Insisting that there “is no contradiction between intellectual property rights protection and enforcement ensuring freedom of expression on the Internet,” Berman said that Google’s refusal to delist the entire site was unacceptable.
“All right. Well, explain to me this one,” Berman demanded of Google policy counsel Katherine Oyama.
“The Pirate Bay is a notorious pirate site, a fact that its founders proudly proclaim in the name of the site itself. In fact, the site’s operators have been criminally convicted in Europe. And yet…..U.S.-Google continues to send U.S. consumers to the site by linking to the site in your search results. Why does Google refuse to de-index the site in your search results?” he said.
Oyama tried to answer, noting that Google invests tens of millions of dollars into the problem. “We have hundreds of people around the world that work on it,” she said. “When it comes to copyright….”
Berman didn’t allow her to finish, repeating his question about delisting the whole site, again and again. Before Berman’s time ran out, Oyama was interrupted several more times while trying to explain that the DMCA requires takedowns of specific links, not entire domains. Instead, Berman suggested that Oyama should “infuse herself” with the notion that Google wanted to stop “digital theft.”
“[T]he DMCA is not doing the job. That is so obvious,” he said. “[Y]ou cannot look at what is going on since the passage of the DMCA and say Congress got it just right. Maintain the status quo.”
These arguments continue today in the “takedown, staydown” debate surrounding the ongoing review of the DMCA, with Hollywood lining up on one side and Google being held responsible for the actions of others on the other. But simply complaining about the DMCA is a little moderate for Berman.
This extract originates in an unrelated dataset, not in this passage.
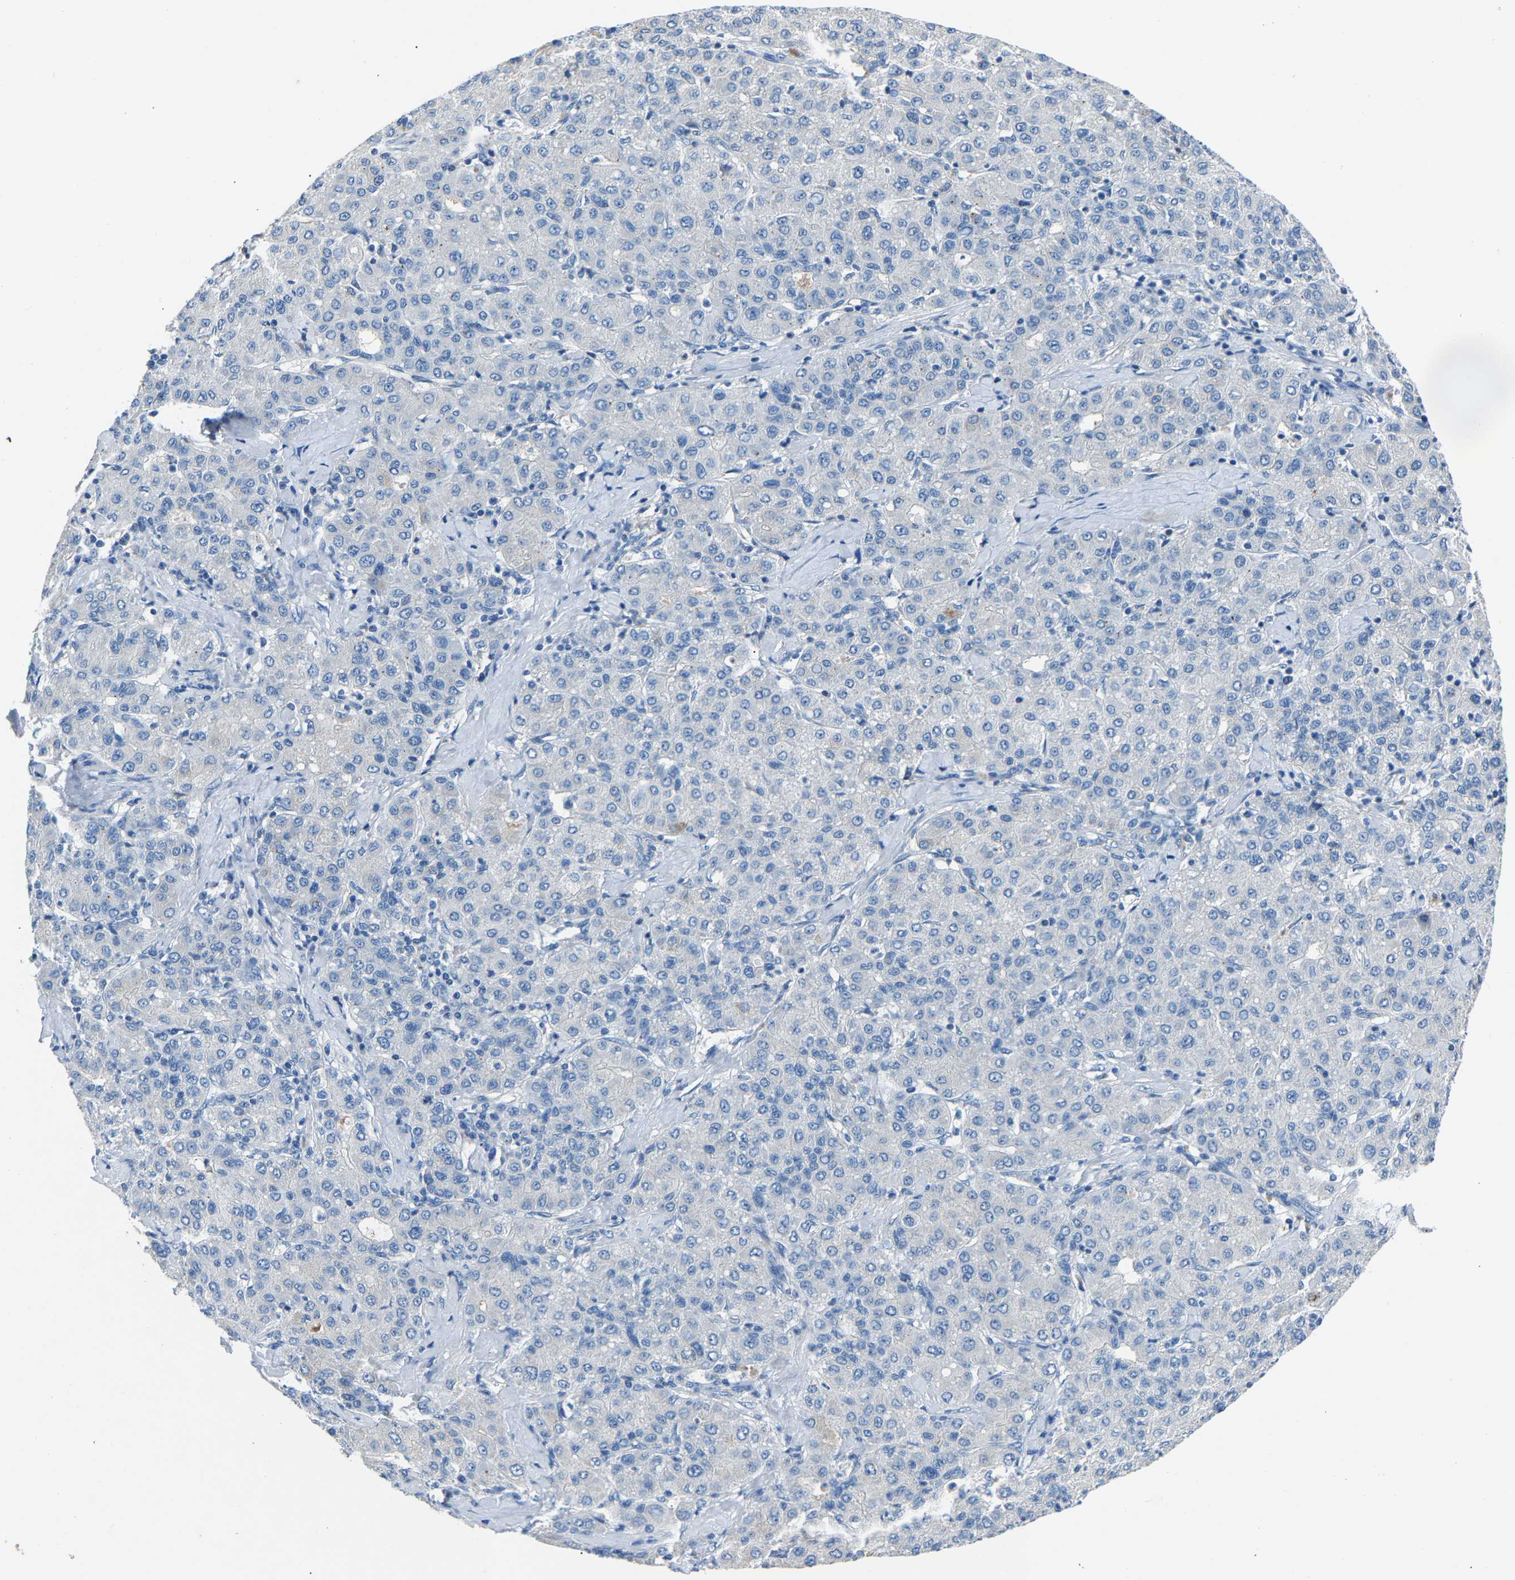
{"staining": {"intensity": "negative", "quantity": "none", "location": "none"}, "tissue": "liver cancer", "cell_type": "Tumor cells", "image_type": "cancer", "snomed": [{"axis": "morphology", "description": "Carcinoma, Hepatocellular, NOS"}, {"axis": "topography", "description": "Liver"}], "caption": "This is a image of IHC staining of hepatocellular carcinoma (liver), which shows no expression in tumor cells. (DAB (3,3'-diaminobenzidine) IHC, high magnification).", "gene": "DNAAF5", "patient": {"sex": "male", "age": 65}}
Almost one and a half decades ago in the wake of Napster and before the rise of BitTorrent, Berman had a dream of dealing with peer-to-peer file-sharing by force. In 2002 he proposed the Peer To Peer Piracy Prevention Act, which would have allowed copyright holders to take extraordinary technical measures against file-sharers in order to stop the unauthorized distribution of their content.
H.R.5211 sought to amend Federal copyright law to protect a copyright owner from liability in any criminal or civil action “for impairing, with appropriate technology, the unauthorized distribution, display, performance, or reproduction of his or her copyrighted work on a publicly accessible peer-to-peer file trading network.”
The bill didn’t deal in specifics, but “impairing” was widely believed to be a euphemism for DDoS and poisoning attacks on individual file-sharers in order to make sharing impossible from their computers.
At the time “shared-folder” type sharing apps were still popular so bombarding networks with fake and badly named files would also have been fair game, although distributing viruses and malware were not on the table. Eventually, however, the bill died.
Berman, on the other hand, appears to be very much alive and will be soon helping to draft the Democratic Party platform. On past experience his input might not be too difficult to spot.